*Provided records*.
-=-=-=-=-

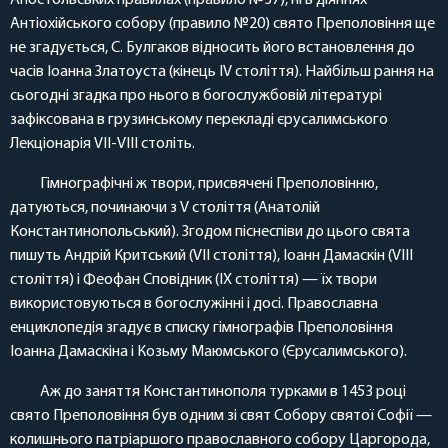
Апостольських правилах (правило №37), ні в діяннях
Антіохійського собору (правило №20) свято Преполовіння ще
не згадується, С. Булгаков відносить його встановлення до
часів Іоанна Златоуста (кінець IV століття). Найбільш рання на
сьогодні згадка про нього в богослужбовій літературі
зафіксована в грузинському перекладі єрусалимського
Лекціонарія VII-VIII століть.
Гімнографічні ж твори, присвячені Преполовінню,
датуються, починаючи з V століття (Анатолій
Константинопольський). Згодом піснеспіви до цього свята
пишуть Андрій Критський (VII століття), Іоанн Дамаскін (VIII
століття) і Феофан Сповідник (IX століття) — їх твори
використовуються в богослужінні і досі. Православна
енциклопедія згадує в списку гімнографів Преполовіння
Іоанна Дамаскіна і Козьму Маюмського (Єрусалимського).
Аж до заняття Константинополя турками в 1453 році
свято Преполовіння був одним зі свят Собору святої Софії —
колишнього патріаршого православного собору Царгорода,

-=-=-=-=-

*Your objective*. Locate all lines in the listing above with the word "Іоанна". Copy them.

*Task result*.
часів Іоанна Златоуста (кінець IV століття). Найбільш рання на
Іоанна Дамаскіна і Козьму Маюмського (Єрусалимського).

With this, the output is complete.